Herman Melville, Moby Dick
“There is a wisdom that is woe; but there is a woe that is madness. And there is a Catskill eagle in some souls that can alike dive down into the blackest gorges, and soar out of them again and become invisible in the sunny spaces. And even if he for ever flies within the gorge, that gorge is in the mountains; so that even in his lowest swoop the mountain eagle is still higher than other birds upon the plain, even though they soar. ”

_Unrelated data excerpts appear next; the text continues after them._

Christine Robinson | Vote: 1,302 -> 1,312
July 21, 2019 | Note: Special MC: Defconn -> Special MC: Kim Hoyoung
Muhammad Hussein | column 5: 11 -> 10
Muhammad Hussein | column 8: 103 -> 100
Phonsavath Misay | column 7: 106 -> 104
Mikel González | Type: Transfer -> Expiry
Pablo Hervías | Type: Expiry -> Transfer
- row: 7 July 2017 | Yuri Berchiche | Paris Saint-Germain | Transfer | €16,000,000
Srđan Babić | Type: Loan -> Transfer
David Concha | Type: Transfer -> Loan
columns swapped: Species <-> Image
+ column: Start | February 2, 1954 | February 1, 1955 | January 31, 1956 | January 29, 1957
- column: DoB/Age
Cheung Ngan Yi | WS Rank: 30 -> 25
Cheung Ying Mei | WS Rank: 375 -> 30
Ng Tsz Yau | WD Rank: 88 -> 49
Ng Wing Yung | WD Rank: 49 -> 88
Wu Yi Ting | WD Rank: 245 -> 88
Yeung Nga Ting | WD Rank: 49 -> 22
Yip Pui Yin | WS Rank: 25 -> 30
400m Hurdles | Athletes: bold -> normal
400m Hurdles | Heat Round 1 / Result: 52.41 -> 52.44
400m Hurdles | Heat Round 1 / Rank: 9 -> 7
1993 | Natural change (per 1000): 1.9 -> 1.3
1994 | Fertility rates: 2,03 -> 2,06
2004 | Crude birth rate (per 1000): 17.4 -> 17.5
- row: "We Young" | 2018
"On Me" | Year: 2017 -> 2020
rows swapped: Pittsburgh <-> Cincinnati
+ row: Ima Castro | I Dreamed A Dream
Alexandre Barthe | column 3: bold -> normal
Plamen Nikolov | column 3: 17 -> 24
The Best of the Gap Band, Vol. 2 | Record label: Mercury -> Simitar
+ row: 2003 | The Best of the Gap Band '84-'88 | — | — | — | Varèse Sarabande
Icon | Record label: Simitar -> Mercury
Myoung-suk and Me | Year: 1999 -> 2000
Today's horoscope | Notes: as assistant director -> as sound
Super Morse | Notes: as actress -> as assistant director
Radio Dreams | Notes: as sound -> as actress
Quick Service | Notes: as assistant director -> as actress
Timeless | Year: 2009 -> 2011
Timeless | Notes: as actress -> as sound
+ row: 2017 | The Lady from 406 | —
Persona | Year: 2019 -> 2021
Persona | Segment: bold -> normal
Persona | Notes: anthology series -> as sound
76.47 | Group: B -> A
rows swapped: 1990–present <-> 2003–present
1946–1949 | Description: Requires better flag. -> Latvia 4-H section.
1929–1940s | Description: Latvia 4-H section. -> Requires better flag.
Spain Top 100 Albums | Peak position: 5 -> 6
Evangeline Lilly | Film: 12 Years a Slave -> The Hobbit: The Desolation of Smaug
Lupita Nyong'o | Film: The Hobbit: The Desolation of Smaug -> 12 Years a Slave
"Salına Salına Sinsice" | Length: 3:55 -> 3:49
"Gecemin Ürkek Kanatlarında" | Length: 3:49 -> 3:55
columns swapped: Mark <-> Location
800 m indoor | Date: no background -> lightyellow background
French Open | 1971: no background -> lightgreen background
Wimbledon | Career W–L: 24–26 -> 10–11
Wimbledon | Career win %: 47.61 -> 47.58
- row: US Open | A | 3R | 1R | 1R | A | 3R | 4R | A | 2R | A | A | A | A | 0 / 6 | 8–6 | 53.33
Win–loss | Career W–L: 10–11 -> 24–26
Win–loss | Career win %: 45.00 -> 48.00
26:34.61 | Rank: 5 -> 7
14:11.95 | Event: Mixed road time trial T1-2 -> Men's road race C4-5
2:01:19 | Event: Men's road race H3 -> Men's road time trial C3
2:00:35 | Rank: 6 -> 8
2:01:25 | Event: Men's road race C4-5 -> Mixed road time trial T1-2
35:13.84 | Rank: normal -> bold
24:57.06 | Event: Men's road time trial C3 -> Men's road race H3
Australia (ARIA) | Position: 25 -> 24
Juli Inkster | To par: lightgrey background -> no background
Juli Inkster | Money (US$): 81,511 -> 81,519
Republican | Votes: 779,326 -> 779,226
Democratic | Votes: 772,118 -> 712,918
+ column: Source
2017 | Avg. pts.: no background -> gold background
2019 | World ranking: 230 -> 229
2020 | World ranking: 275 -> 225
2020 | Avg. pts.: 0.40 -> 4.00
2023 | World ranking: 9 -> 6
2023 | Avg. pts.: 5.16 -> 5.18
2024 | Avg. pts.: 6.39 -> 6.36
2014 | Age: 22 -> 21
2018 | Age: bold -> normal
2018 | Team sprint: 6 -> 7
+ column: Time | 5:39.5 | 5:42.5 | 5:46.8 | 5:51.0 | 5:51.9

Herman Melville, Moby-Dick
“Take almost any path you please, and ten to one it carries you down in a dale, and leaves you there by a pool in the stream. There is magic in it. Let the most absent-minded of men be plunged in his deepest reveries--stand that man on his legs, set his feet a-going, and he will infallibly lead you to water, if water there be in all that region. Should you ever be athirst in the great American desert, try this experiment, if your caravan happen to be supplied with a metaphysical professor. Yes, as every one knows, meditation and water are wedded for ever.”
Herman Melville, Moby Dick
“It is the easiest thing in the world for a man to look as if he had a great secret in him.”
Herman Melville, Moby-Dick
“I have written a wicked book, and feel spotless as the lamb.”